Massimo Gramellini e Carlo Fruttero, La Stampa 17/9/2010, pagina 88, 17 settembre 2010
STORIA D’ITALIA IN 150 DATE
25 settembre 1967
Anonima Rapine
Stridore di gomme, la porta della banca spalancata con violenza, due uomini mascherati da sciarpe e berretti entrano pistole in pugno: «Tutti a terra, è una rapina!». La scena si ripete a scadenze ravvicinate: a Torino, e Comuni limitrofi, e a Milano. Ogni colpo dura al massimo tre minuti e frutta dai 5 a 10 milioni di lire. L’esecuzione è sempre perfetta e gli inquirenti pensano a una banda di professionisti espertissimi, mentre i giornali citano la parigina «bande à Bonnot» e più ancora Dillinger, il celeberrimo «bank robber» dell’America degli Anni Trenta. Ma dagli informatori della malavita non filtra nessuna informazione, i banditi appaiono totalmente sconosciuti. La loro audacia spavalda fa paura e il terrore cresce quando i rapinatori cominciano a prendere ostaggi e quando infine sparano e uccidono. Quasi a voler deridere gli avversari, portano a termine due, anche tre assalti al giorno, a breve distanza uno dall’altro, e mandano lettere beffarde a «La Stampa», firmandosi Anonima Rapine.
Poi vanno a Milano in pullman di linea, rubano una macchina e tentano una temeraria tripletta. Ma stavolta (la diciottesima) falliscono. Un poliziotto ferisce a un braccio il più grosso di loro, che viene catturato, mentre gli altri fuggono sparando in tutte le direzioni. Una gimkana di sangue che provoca quattro morti e decine di feriti fra i passanti.
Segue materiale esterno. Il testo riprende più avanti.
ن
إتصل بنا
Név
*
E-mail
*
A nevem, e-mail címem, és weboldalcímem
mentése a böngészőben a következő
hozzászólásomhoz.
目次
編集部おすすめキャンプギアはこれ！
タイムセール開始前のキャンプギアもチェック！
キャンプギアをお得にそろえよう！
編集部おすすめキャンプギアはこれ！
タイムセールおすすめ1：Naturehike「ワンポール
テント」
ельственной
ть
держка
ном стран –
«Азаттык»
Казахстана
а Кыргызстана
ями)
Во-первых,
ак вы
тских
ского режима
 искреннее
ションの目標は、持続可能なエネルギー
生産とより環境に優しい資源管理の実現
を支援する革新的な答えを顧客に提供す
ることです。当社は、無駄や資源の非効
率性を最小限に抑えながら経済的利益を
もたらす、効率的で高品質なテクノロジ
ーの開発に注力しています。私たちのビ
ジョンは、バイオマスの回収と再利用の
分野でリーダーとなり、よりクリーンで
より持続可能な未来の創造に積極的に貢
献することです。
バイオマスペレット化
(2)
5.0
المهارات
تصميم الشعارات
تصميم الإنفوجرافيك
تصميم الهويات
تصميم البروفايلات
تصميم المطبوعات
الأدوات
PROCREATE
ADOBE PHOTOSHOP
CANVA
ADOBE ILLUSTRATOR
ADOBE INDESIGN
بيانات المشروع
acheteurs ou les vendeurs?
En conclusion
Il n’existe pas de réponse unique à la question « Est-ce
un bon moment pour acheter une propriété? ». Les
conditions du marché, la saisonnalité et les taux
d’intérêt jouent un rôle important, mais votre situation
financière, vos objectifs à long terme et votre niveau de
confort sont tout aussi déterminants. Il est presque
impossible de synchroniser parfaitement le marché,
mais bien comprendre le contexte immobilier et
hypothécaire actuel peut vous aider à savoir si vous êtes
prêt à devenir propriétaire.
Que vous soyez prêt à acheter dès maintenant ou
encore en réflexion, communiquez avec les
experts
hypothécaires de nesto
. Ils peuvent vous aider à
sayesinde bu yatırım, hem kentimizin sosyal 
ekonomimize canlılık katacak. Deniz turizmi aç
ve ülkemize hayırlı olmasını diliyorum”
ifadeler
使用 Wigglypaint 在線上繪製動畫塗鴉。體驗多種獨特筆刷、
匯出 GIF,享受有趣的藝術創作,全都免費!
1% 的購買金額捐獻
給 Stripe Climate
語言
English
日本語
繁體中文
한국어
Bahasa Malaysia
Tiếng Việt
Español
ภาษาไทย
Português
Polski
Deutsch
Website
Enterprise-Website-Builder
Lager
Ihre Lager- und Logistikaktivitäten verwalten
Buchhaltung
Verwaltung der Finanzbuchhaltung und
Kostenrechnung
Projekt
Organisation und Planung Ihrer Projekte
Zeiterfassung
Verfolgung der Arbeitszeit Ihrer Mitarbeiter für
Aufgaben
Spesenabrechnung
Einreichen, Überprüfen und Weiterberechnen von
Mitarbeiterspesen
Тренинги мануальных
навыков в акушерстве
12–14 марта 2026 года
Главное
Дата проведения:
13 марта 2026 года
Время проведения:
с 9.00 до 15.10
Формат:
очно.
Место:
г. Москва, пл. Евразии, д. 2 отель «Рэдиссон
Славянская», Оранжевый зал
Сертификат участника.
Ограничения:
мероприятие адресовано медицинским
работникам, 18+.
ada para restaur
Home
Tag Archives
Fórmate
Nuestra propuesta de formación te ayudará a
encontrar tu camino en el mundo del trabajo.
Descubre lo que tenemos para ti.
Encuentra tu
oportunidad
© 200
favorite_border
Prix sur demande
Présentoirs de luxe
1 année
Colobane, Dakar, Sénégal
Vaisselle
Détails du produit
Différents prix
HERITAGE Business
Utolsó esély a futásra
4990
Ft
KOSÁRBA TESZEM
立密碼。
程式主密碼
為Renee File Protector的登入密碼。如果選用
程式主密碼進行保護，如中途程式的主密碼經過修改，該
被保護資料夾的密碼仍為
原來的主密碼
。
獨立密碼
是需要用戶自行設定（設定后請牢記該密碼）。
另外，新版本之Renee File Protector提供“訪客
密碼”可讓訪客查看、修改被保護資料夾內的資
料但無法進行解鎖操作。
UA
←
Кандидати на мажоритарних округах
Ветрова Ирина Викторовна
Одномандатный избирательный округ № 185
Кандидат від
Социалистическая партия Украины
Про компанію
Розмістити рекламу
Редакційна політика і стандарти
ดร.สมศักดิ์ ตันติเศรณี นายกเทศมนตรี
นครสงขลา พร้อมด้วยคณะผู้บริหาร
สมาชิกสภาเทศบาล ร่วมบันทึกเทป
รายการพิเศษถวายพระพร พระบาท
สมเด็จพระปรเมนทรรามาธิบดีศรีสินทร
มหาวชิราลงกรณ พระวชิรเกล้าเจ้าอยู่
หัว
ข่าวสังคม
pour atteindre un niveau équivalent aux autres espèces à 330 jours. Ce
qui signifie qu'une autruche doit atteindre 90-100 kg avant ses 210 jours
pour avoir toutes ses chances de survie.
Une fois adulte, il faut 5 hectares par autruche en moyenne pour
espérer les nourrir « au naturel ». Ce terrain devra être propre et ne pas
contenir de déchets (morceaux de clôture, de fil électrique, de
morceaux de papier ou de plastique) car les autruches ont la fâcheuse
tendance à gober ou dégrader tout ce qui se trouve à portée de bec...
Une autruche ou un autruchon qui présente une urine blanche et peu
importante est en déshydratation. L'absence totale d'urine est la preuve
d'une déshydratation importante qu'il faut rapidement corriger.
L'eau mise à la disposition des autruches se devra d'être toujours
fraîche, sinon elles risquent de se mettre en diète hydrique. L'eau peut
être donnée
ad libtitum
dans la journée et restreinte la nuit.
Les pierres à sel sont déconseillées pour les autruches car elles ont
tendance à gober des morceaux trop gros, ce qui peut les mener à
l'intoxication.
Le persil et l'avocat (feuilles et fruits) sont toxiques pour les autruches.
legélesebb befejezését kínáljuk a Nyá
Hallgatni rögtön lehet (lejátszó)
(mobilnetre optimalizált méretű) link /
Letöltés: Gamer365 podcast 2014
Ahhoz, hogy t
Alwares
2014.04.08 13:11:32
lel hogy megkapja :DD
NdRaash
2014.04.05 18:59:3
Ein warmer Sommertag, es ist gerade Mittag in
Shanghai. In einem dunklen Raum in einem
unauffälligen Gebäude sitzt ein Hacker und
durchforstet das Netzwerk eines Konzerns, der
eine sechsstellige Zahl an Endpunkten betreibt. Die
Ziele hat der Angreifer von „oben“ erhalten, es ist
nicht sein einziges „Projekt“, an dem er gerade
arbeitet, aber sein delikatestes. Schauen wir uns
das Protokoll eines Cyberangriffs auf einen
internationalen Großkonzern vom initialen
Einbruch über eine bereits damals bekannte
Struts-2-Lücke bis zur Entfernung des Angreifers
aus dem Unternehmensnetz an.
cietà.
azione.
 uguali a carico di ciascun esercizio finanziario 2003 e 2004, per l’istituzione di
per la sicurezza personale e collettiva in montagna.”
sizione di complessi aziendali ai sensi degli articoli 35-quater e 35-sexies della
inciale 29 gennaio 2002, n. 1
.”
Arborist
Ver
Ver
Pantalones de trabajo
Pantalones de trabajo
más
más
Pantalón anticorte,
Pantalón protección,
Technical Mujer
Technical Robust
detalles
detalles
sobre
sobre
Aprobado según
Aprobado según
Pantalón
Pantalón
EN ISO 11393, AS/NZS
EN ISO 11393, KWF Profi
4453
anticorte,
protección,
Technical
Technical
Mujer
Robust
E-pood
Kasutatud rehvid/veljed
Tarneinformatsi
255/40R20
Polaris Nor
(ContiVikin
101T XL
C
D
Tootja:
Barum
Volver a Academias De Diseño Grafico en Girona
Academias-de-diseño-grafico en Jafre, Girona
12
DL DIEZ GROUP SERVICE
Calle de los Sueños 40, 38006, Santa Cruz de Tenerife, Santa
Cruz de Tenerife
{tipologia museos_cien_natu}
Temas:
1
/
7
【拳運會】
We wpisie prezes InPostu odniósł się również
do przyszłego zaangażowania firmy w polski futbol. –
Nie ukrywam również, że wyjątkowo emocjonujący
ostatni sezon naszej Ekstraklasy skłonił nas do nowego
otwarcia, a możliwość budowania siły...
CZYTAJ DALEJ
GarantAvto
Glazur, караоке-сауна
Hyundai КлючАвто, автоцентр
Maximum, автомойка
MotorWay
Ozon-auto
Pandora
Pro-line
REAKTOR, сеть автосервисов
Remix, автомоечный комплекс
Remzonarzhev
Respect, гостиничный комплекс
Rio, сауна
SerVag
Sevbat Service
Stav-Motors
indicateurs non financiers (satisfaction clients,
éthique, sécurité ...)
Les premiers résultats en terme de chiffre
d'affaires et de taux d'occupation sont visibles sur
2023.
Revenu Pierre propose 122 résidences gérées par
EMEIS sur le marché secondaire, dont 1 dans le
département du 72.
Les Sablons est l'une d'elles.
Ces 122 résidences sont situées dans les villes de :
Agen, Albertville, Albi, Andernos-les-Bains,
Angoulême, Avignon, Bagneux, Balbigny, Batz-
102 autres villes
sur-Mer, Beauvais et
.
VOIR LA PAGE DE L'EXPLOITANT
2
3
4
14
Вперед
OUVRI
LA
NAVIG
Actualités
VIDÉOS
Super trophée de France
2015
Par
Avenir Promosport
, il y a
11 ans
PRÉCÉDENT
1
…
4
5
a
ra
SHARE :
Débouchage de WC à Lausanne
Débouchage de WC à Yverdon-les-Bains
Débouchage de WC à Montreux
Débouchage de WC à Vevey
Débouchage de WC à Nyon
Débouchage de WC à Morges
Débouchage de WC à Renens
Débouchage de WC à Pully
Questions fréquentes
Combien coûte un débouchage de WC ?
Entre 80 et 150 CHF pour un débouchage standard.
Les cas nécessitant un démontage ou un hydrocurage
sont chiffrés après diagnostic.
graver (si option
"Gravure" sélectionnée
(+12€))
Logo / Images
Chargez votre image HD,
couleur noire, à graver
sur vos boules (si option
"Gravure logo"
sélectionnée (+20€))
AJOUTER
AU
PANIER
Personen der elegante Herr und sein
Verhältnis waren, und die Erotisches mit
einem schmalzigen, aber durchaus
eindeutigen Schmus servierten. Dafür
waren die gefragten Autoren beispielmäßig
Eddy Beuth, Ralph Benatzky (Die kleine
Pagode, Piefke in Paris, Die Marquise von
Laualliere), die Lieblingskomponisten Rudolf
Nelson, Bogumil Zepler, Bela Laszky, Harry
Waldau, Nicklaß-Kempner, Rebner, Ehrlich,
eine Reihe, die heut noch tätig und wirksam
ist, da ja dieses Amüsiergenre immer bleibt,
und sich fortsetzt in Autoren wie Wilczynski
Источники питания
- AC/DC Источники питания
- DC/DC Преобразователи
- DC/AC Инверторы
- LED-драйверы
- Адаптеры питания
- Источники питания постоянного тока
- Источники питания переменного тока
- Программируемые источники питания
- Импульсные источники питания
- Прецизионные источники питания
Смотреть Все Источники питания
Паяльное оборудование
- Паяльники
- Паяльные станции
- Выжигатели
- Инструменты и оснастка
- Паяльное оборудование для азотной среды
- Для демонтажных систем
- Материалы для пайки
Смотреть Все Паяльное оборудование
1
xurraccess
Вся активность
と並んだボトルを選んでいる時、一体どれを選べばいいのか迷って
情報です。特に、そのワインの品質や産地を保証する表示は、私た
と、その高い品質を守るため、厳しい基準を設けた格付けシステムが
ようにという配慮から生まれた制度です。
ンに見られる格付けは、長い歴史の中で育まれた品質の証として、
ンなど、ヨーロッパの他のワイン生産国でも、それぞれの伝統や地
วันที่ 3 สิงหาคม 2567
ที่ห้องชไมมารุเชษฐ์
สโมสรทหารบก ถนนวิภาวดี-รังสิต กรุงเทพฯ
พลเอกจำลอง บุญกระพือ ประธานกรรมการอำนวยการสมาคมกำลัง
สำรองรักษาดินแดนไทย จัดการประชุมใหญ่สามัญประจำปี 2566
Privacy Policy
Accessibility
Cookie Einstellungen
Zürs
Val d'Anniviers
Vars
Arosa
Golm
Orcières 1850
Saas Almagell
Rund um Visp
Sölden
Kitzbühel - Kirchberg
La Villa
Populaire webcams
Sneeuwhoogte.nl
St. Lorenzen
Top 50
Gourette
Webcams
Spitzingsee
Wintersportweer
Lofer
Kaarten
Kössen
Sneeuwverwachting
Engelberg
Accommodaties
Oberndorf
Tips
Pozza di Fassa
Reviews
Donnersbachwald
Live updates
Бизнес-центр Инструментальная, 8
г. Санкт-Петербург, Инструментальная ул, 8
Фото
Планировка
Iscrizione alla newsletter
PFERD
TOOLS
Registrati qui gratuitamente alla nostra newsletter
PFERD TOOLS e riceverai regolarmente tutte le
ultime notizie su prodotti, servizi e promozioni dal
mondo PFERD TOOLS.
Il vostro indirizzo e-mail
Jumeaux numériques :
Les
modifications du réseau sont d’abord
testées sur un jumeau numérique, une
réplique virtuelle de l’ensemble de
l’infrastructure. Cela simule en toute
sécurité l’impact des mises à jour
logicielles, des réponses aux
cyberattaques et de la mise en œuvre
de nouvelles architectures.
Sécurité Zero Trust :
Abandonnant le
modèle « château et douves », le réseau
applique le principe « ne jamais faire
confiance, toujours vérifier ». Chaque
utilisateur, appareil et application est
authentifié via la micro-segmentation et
Alla fine abbandonano la macchina e spariscono nelle campagne. Il ferito dà indicazioni che portano alla cattura di un diciassettenne appena affiliato e rivela i nomi degli altri due. È gente qualunque, senza precedenti penali. Il capo è Pietro Cavallero, ex bigliettaio del tram, che opera dietro la facciata di rappresentante di penne a sfera. È lui che prepara i colpi, lui che studia le vie di fuga e divide il bottino. Centinaia di agenti lo cercano fra Torino e Milano e infine un giovane carabiniere lo scova mentre dorme con il complice Sante Notarnicola in un casello abbandonato della ferrovia, vicino a Valenza. «La guerra è finita» dice e tenta di dare un qualche valore ideologico alle sue gesta da megalomane, sostenendo che svaligia le banche per colpire al cuore il capitalismo. In più di due anni la banda Cavallero ha racimolato 80 milioni di lire, in gran parte persi al gioco. Notarnicola recita la parte del debole traviato, ma inutilmente: per tutti, tranne il diciassettenne, sarà l’ergastolo. In carcere le parti si ribaltano. Cavallero si converte, chiede perdono e chiude la sua vita assistendo bisognosi all’Arsenale della Pace di Torino, mentre Notarnicola diventa un contestatore del sistema carcerario e si dichiara detenuto politico. Scontata la pena, aprirà un’osteria.